**Exercise instructions**
a - From the article on the Premier League below, extract the passage starting with "But Woodward’s decision" and going on through "the club’s governance.".
b - List the clubs that the article on the Premier League below names as having joined the European Super League.
c - Render this sentence from the article on the Premier League below into Spanish: "The Glazers have also paid themselves millions of dollars in dividends each year, on top of consultancy fees."

*** Quoted passage Section Begins ***

England’s Premier League is to bring in a new “owners’ charter”, forcing owners of football clubs to commit to the its “core principles”, it was revealed on Monday.
The announcement came as the Football Association, the sport’s governing body in England, also unveiled an inquiry into the six English clubs which joined the ill-fated European Super League last month.
Executives at the six – Manchester City, Manchester United, Liverpool, Arsenal, Chelsea and Tottenham – have been forced to resign from their advisory roles at the Premier League, while United’s executive vice chairman Ed Woodward announced he would step down from his role at the club at the end of the year.
But Woodward’s decision failed to satisfy thousands of United fans who protested at the club’s famed Old Trafford stadium on Sunday, with hundreds breaking into the stadium and occupying the pitch. Their action forced a match against rivals Liverpool, which was due to be broadcast around the world, to be postponed.
It was the latest in a series of fan protests against the “big six” clubs’ attempted breakaway. The Manchester United protesters called for the club’s owners, the Glazer family, to sell up, and for new owners to ensure fans’ representation in the club’s governance.
“In the last few years we have started to see flashpoints throughout the world as a reaction against the excesses of capitalism,” Paul Widdop, senior lecturer in sport business at Manchester Metropolitan University, told Al Jazeera.
“I think the reaction of fans in recent weeks is another of these reactions. In all social movements there needs to be a tipping point, whereby protests gather momentum and there is a transition between general malaise at the situation, to direct action.”
David Webber, course leader in Football Studies at Southampton’s Solent University, told Al Jazeera that it was a “tipping point”.
“This degree of direct action has changed the parameters of the politically possible. By disrupting and potentially cancelling one of the biggest games in world football, these distinctly local protests have gone global. They remind us how important – even in an age of global investors, and global fanbases – these local fans and these local spaces are.”
Why are fans upset?
At Manchester United, the discontent has been growing since the Glazers took over the club. Their $1.5bn purchase of the club in 2005 was built on securing $1.1bn in loans against the club, immediately plunging the previously debt-free club $800 million into debt.
The Glazers have also paid themselves millions of dollars in dividends each year, on top of consultancy fees. The stadium leaks when it rains. The training facilities, especially those available for junior and reserve teams, are far from world class.

*** Quoted passage Section Ends ***
*** Study material Section Begins ***

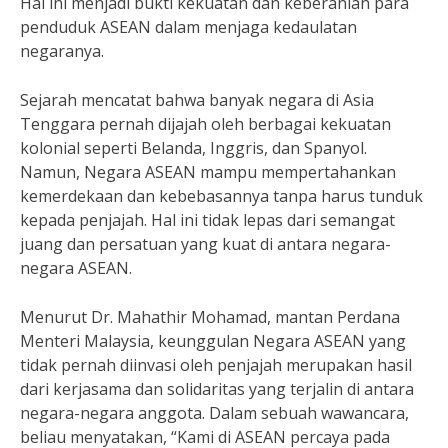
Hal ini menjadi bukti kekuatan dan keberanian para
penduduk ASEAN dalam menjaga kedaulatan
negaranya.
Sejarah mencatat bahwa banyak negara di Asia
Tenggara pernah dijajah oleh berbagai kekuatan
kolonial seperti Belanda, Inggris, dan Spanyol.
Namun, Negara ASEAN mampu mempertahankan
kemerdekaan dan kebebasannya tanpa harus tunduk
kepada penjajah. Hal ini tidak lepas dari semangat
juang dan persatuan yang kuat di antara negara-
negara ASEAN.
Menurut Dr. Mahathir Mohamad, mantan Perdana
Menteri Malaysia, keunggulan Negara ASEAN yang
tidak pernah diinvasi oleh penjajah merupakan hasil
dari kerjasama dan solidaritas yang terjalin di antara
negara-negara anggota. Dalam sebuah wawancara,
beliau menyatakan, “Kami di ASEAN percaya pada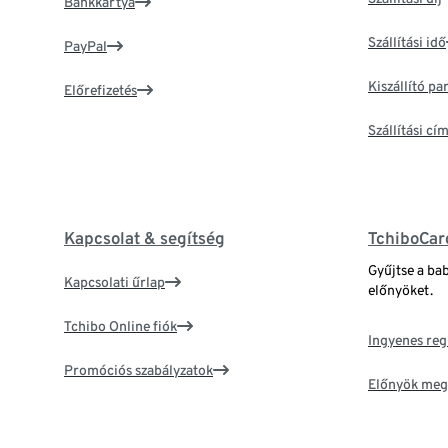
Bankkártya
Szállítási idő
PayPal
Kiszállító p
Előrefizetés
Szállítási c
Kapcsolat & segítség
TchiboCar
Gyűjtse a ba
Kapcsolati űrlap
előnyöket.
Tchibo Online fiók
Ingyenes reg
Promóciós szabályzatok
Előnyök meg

*** Study material Section Ends ***

**Results by task**
a -
But Woodward’s decision failed to satisfy thousands of United fans who protested at the club’s famed Old Trafford stadium on Sunday, with hundreds breaking into the stadium and occupying the pitch. Their action forced a match against rivals Liverpool, which was due to be broadcast around the world, to be postponed.
It was the latest in a series of fan protests against the “big six” clubs’ attempted breakaway. The Manchester United protesters called for the club’s owners, the Glazer family, to sell up, and for new owners to ensure fans’ representation in the club’s governance.

b - Manchester City, Manchester United, Liverpool, Arsenal, Chelsea, Tottenham

c - Los Glazer también se han pagado a sí mismos millones de dólares en dividendos cada año, además de honorarios de consultoría.